2024 Contribution Limits

Conclusion

The Mega Backdoor Roth Solo 401(k) strategy is a great way for maximizing ones Roth contributions and gaining investment control, or even personal use of the funds through a Roth IRA. Not all Solo 401(k) plans include the Mega Backdoor Roth option. For example, a Solo 401(k) plan offered by a brokerage firm will typically not include the option. IRA Financial is one of the few Solo 401(k) plan providers that allows for this amazing tax planning tool.

Below is a summary of how the mega backdoor Roth strategy works:

  • Establish a Solo 401(k) plan.

    Must be self-employed or have a small business with no full-time employees. Also, must confirm that the plan allows for after-tax contributions.

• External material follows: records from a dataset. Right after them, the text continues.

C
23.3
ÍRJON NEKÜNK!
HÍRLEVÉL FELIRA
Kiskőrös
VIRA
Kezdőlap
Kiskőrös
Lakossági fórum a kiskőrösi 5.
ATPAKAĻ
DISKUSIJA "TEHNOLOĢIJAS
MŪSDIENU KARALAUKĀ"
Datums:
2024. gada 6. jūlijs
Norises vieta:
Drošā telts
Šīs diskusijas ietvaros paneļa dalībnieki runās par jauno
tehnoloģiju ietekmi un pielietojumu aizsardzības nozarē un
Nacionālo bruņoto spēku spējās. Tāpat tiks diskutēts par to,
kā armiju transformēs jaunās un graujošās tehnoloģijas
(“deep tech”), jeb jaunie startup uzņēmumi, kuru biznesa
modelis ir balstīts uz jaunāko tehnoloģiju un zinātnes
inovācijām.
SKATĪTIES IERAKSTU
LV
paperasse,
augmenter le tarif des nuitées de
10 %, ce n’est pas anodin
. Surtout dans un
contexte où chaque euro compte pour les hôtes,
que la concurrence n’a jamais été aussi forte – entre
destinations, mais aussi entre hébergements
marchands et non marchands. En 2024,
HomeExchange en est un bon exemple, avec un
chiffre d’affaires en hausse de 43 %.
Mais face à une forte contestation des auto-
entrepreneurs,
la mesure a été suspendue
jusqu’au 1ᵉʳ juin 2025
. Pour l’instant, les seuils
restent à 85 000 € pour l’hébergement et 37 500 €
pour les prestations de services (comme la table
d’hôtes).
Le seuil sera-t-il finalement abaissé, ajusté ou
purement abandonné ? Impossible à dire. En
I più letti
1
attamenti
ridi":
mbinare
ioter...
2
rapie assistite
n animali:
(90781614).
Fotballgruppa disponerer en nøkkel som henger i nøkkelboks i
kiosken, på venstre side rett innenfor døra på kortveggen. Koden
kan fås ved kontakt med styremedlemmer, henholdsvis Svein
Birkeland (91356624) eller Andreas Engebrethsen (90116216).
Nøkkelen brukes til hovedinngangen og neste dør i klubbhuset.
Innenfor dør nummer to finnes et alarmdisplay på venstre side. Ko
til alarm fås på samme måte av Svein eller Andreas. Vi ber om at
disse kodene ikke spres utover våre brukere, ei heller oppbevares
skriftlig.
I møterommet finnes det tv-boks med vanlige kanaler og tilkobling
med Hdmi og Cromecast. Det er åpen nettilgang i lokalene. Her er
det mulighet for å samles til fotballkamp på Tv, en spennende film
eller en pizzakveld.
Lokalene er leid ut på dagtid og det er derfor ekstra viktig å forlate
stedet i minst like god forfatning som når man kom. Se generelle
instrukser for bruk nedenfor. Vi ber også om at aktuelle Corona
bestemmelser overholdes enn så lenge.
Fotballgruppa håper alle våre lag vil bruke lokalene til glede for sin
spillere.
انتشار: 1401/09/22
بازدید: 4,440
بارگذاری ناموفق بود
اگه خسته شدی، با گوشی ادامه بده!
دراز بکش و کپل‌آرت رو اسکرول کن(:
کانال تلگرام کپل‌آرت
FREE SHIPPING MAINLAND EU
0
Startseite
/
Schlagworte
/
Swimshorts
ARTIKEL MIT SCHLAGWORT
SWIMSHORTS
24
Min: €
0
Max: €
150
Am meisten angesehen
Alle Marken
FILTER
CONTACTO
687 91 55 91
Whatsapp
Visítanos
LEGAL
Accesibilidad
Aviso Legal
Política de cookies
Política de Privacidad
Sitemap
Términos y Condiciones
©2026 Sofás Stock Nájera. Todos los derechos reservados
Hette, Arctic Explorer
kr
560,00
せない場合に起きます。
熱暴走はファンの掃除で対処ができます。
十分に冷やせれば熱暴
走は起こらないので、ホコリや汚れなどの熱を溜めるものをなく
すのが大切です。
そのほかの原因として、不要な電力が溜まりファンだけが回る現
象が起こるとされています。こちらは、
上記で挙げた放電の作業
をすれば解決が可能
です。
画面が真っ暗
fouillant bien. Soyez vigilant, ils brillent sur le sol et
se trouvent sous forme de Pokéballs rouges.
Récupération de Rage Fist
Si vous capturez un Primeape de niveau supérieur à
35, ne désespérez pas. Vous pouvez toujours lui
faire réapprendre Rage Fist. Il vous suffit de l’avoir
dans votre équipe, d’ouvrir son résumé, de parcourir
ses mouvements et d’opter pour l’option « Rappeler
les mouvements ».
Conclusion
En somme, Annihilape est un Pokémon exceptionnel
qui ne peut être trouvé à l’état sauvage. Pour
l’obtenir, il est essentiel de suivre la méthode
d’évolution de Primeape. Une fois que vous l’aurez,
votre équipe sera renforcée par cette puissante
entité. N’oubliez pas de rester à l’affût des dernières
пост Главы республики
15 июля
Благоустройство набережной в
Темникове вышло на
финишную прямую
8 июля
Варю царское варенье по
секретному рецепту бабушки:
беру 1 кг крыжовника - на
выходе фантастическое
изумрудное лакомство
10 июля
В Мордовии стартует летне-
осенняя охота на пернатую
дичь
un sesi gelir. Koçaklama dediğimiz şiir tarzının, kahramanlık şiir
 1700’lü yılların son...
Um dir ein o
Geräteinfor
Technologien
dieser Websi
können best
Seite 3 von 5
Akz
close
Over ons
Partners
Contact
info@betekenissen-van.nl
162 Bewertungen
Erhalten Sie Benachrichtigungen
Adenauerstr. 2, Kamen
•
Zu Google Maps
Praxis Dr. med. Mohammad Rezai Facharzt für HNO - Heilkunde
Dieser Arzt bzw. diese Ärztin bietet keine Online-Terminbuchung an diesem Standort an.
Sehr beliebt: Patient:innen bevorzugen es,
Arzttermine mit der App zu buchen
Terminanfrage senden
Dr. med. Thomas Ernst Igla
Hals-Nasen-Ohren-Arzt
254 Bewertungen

  • Make after-tax contributions.

    To the Solo 401(k) plan up to $69,000 ($76,500 if at least age 50) in 2024. Contributions can be made dollar-for dollar. Just make sure you have sufficient earned income (Schedule C or W-2). Passive income, such as rental income, capital gains, interest is not eligible for plan contributions.

  • Convert.

    The after-tax 401(k) funds in the plan to a Roth 401(k) account. Since the conversion involves after-tax funds, there would be no tax on the conversion to Roth in the plan.

  • Establish a Roth IRA.

    Thanks to IRS Notice 2014-54, no 401(k) plan triggering event is required for the rollover of the Roth 401(k) funds to a Roth IRA tax free.

  • After-tax funds are now in a Roth IRA.

    And can be invested or distributed without tax.

The Mega Backdoor Roth Solo 401(k) is not widely known but should be. It can help Roth lovers supercharge their Roth accounts and at the same time provide greater investment and distribution options.